The report, entitled The 401k, or the Retirement Account: A New Way Forward, was published by the Joint Center for Housing Studies and the Institute for Research: Policy and Ethics.
“Our findings suggest that the difference in average monthly payment rates between the two accounts can be greater than 50 percent, potentially meaning that some people may not have access to both options,” said Dr. Peter B. Dolan, the study’s co-author.
The researchers also found that the new 401k has lower interest rates than the traditional 401ks.
“We have found that many people are more likely to be able to access the traditional and the new options,” he said.
The study is the latest effort by the JCRHS and its colleagues to shed light on the financial options available to consumers.
The institute and the JCS recently conducted an extensive survey of over 300,000 Americans.
The findings from the JHS and JCRHO, as well as the other two think tanks’ findings, were published in a recent report titled, The 401(k) and the Retirement Accounts: A Review.
In recent years, a number of studies have shown that the retirement accounts of many Americans can be difficult to access.

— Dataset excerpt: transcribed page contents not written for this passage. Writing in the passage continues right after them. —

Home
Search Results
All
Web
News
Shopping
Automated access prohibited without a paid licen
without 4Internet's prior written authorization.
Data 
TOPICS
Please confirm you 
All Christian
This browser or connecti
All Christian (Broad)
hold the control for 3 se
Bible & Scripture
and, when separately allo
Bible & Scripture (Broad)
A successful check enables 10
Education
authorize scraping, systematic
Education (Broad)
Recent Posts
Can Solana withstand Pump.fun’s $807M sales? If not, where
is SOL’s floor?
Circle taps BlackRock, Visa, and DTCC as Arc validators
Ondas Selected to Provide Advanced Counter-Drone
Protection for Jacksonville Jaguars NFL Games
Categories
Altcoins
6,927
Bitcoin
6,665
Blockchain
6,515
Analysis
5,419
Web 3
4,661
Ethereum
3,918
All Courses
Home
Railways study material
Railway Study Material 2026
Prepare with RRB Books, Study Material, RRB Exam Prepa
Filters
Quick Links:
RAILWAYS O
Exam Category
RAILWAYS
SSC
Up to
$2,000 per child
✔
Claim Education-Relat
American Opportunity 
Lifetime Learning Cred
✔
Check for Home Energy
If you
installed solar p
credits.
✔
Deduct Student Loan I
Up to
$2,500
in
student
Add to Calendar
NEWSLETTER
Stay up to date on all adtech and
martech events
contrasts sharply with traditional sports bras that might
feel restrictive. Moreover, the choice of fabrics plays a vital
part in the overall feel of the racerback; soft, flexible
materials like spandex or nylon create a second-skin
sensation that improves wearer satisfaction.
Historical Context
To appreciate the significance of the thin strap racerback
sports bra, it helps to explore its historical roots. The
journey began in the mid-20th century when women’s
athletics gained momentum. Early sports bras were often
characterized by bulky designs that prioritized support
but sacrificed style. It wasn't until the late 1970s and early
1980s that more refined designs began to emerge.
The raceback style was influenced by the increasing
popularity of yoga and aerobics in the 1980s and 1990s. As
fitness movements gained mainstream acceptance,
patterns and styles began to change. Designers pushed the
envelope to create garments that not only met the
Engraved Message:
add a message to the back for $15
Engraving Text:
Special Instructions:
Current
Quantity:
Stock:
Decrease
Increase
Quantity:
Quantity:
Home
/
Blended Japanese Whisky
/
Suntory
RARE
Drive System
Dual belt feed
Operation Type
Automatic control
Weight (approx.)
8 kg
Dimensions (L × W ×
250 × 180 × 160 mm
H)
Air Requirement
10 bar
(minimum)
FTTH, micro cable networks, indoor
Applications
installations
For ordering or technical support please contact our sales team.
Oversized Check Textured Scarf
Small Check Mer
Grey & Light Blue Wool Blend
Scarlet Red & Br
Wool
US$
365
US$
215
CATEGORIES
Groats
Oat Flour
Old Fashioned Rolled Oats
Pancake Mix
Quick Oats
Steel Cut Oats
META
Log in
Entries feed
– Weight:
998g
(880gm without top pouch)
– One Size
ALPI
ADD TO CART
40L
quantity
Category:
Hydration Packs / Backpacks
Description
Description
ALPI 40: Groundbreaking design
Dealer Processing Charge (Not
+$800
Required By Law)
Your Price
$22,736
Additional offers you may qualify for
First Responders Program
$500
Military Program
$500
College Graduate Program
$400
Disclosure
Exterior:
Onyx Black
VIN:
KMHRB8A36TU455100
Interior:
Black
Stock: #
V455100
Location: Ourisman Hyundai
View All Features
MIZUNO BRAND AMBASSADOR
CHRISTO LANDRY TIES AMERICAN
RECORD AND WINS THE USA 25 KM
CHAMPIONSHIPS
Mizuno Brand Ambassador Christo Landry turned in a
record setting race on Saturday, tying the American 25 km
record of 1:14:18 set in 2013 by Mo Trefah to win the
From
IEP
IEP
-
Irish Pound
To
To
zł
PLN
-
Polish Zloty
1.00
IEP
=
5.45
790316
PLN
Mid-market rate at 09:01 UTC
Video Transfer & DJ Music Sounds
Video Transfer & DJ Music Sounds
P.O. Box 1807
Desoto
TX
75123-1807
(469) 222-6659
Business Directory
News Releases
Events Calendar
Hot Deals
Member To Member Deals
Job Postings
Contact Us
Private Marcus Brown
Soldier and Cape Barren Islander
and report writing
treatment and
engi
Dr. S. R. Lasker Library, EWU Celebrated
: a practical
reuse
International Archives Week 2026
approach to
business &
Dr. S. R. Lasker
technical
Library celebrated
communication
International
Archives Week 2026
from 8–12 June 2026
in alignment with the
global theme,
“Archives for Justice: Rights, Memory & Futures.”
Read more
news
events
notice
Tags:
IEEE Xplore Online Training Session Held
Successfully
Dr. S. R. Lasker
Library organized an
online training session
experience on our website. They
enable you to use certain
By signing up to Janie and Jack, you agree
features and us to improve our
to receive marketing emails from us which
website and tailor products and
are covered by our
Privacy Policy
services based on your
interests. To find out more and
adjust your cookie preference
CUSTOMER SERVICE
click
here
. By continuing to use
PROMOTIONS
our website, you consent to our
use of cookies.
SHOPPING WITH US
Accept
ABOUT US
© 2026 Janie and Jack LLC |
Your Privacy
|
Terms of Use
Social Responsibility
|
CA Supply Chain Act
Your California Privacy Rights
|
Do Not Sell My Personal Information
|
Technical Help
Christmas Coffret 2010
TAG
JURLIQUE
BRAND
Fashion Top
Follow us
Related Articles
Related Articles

They can be hard to find and can have high interest rates.
In addition, many Americans do not have the financial means to take advantage of the various benefits offered by the 401(ks).
“Many people have financial problems that are beyond their control, which makes them reluctant to enroll in the traditional retirement accounts,” said JCRHC Senior Fellow Peter Boon.
“In addition, the savings that many Americans have in their retirement accounts are hard to access, making it difficult for many to find a qualified investment advisor to invest in the investments they need.”
The JCRHH also examined the impact of various financial choices, such as the use of credit cards and mortgages, on the costs of retirement.
“People who are struggling to save for retirement may not be able or willing to make a major financial sacrifice, so they may be unable to take on a loan or a home equity line of credit,” said Boon, who also is an associate professor of finance at Harvard Business School.
The JHS has also created a new online tool that allows people to find out how much they owe for their investments and how much is owed on their mortgage.
The tool will be used to help people make a more informed decision about which investments to take out.
The new study also found many people do not feel they have enough time to explore other options.
“Some people have difficulty navigating a complex portfolio and realize they may not want to take a loan to save,” said Dolan.
“The more financial options people have, the more likely they are to make good decisions on their own.”
The new report is just the latest in a series of studies to show the financial difficulties that many consumers face when they need to save.
Last year, the JCLH released a report titled Retirement Debt: The Cost of Saving and Investing in America’s Future.
The next step in the JHHS’ efforts to help the millions of Americans who need help with retirement is the launch of the “Ready to Go Retirement” project, which is a nationwide online resource for people interested in exploring retirement options.
It will help people navigate the financial landscape and get the best advice from experts on all aspects of their finances.